Most Mediterranean Countries Failing to Meet Minimum Marine Protection Commitments - NGO

According to a fresh report by the World Wide Fund for Nature (WWF), 19 out of 21 Mediterranean countries are far from achieving the minimum agreed level of commitment to establish and manage Marine Protected Areas (MPAs) in 10 percent of coastal areas by 2020, and governments must sign a new deal to protect biodiversity in a region experiencing increased levels of tourism and resource extraction

MOSCOW (Pakistan Point News / Sputnik - 29th November, 2019) According to a fresh report by the World Wide Fund for Nature (WWF), 19 out of 21 Mediterranean countries are far from achieving the minimum agreed level of commitment to establish and manage Marine Protected Areas (MPAs) in 10 percent of coastal areas by 2020, and governments must sign a new deal to protect biodiversity in a region experiencing increased levels of tourism and resource extraction.

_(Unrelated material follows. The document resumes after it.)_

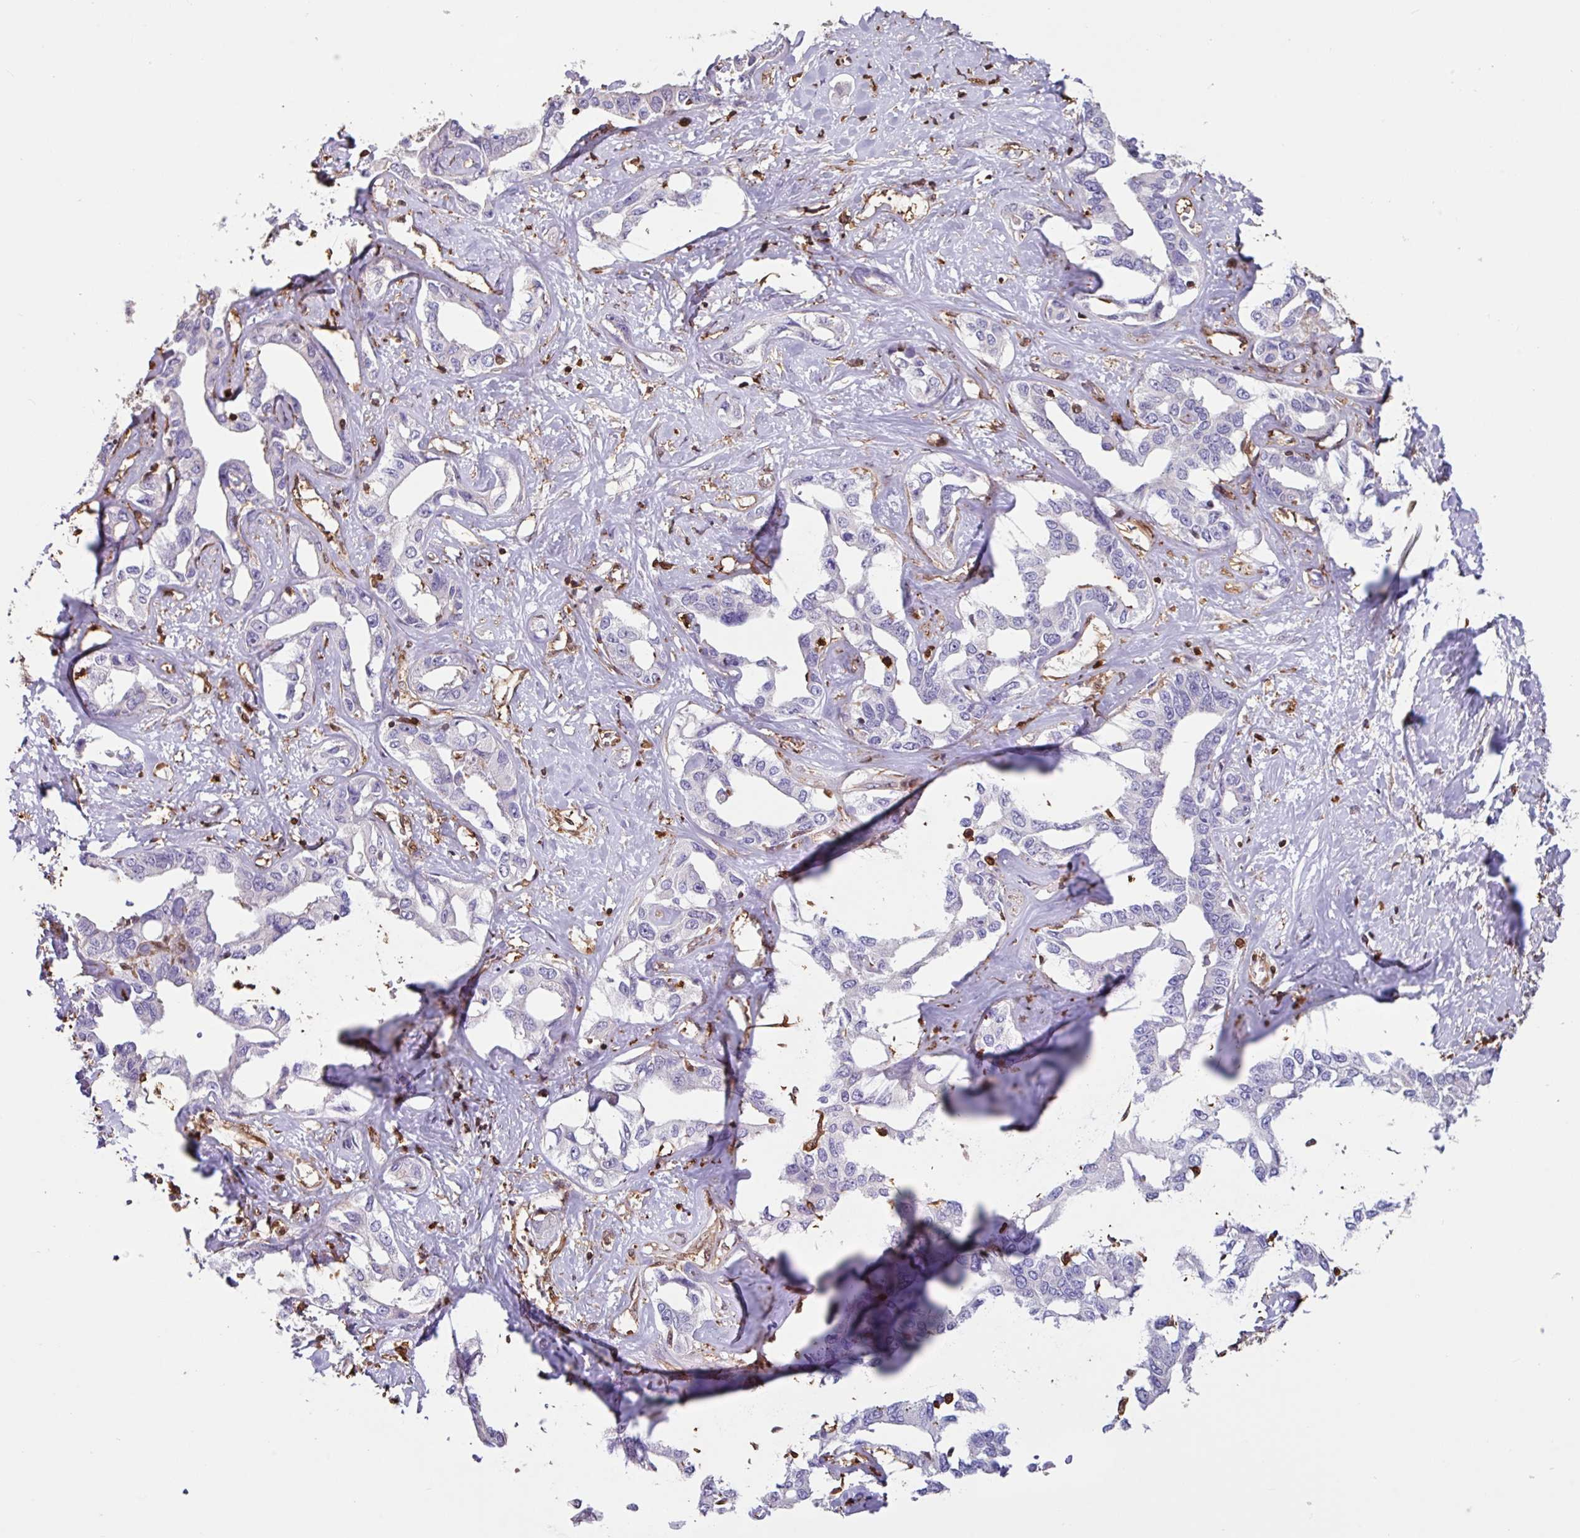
{"staining": {"intensity": "negative", "quantity": "none", "location": "none"}, "tissue": "liver cancer", "cell_type": "Tumor cells", "image_type": "cancer", "snomed": [{"axis": "morphology", "description": "Cholangiocarcinoma"}, {"axis": "topography", "description": "Liver"}], "caption": "This is a micrograph of immunohistochemistry (IHC) staining of liver cholangiocarcinoma, which shows no staining in tumor cells. Brightfield microscopy of immunohistochemistry (IHC) stained with DAB (3,3'-diaminobenzidine) (brown) and hematoxylin (blue), captured at high magnification.", "gene": "ARHGDIB", "patient": {"sex": "male", "age": 59}}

MPAs were originally established with the goal of protecting biodiversity in the region. According to the WWF, 80 percent of fish stocks in the Mediterranean are overfished, and marine mammal populations have fallen by 41 percent in the last 50 years. This decline has been blamed on unsustainable fishing, increased pollution levels, coastal development and tourism. The Mediterranean attracts a third of global tourism, the report claimed.

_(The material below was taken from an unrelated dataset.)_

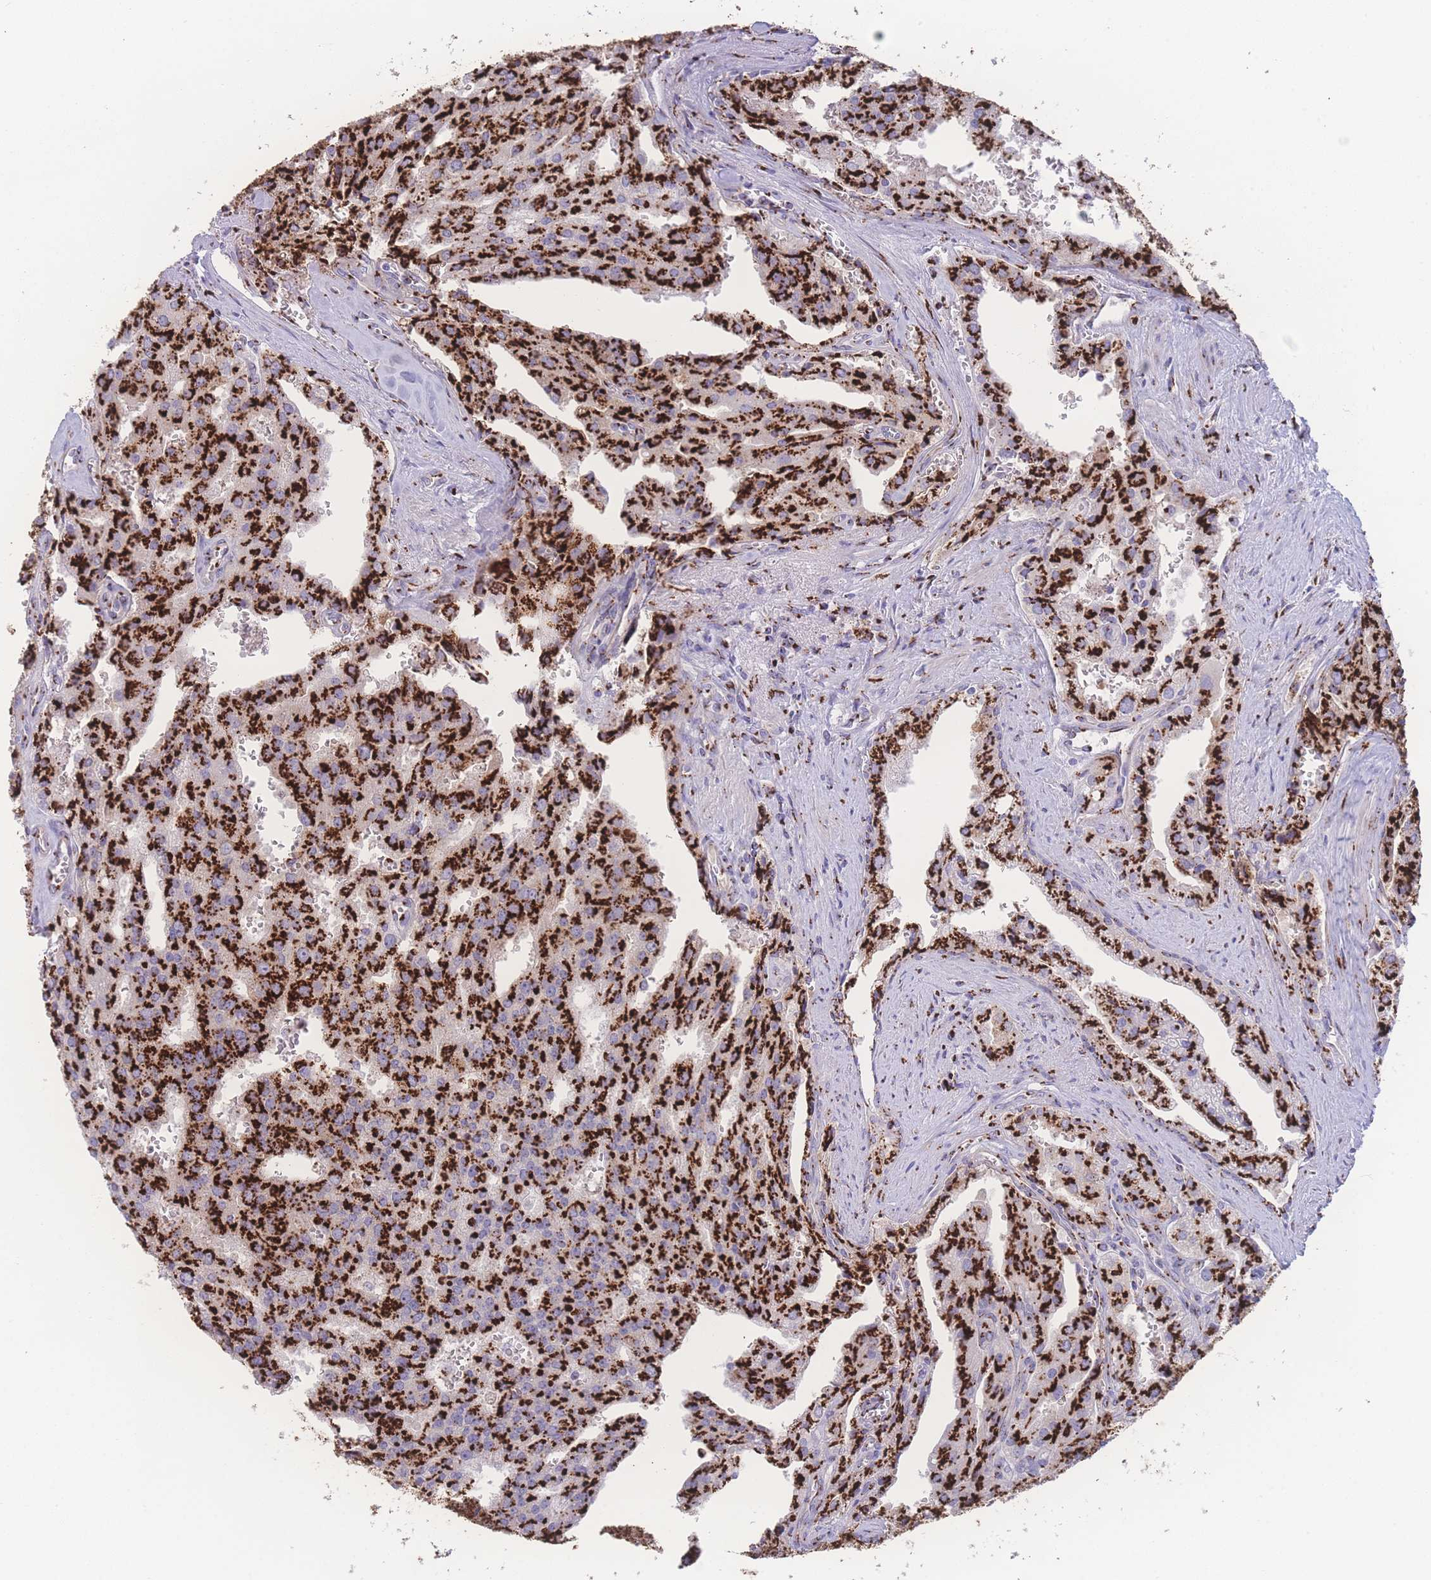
{"staining": {"intensity": "strong", "quantity": ">75%", "location": "cytoplasmic/membranous"}, "tissue": "prostate cancer", "cell_type": "Tumor cells", "image_type": "cancer", "snomed": [{"axis": "morphology", "description": "Adenocarcinoma, High grade"}, {"axis": "topography", "description": "Prostate"}], "caption": "IHC micrograph of high-grade adenocarcinoma (prostate) stained for a protein (brown), which displays high levels of strong cytoplasmic/membranous staining in approximately >75% of tumor cells.", "gene": "GOLM2", "patient": {"sex": "male", "age": 68}}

According to the environmentalist group, only France and Spain have fulfilled a pledge signed a decade ago to create managed MPAs on at least 10 percent of their waters. In total, only 2.48 percent of the Mediterranean Sea is currently covered by managed MPAs, the organization noted.

"The recurring inaction from governments to restore and protect marine biodiversity is critically undermining our ocean's capacity to mitigate the impact of the climate crisis and to support a sustainable blue economy. Mediterranean Member States must stand by their commitments and make effective marine biodiversity protection a top political priority," Marine Protection and Spatial Planning Policy Coordinator at the WWF European Policy Office, Janica Borg, stated on the organization's website.

Many states have created "paper parks," defined as MPAs that are not effectively managed, and where violations are not reported, the WWF claimed.

Despite projections that most countries will fail to meet minimum targets, the WWF proposed that Mediterranean countries sign a New Deal for Nature and People in order to prevent what Director General Marco Lambertini called a "planetary emergency," as quoted in the report's foreword.

The proposed framework would set more ambitious protection targets, set stronger qualitative requirements of countries, create more robust and transparent mechanisms of accountability, integrate MPAs into a wider management structure and ensure good governance within and beyond territorial waters, the report outlined.

MPAs are clearly defined geographical spaces which are recognized and managed through legal means to achieve the long-term conservation of ecosystems. In the Mediterranean, MPAs include areas where gas and oil extraction is forbidden, or where fishing is prohibited in order to protect stocks.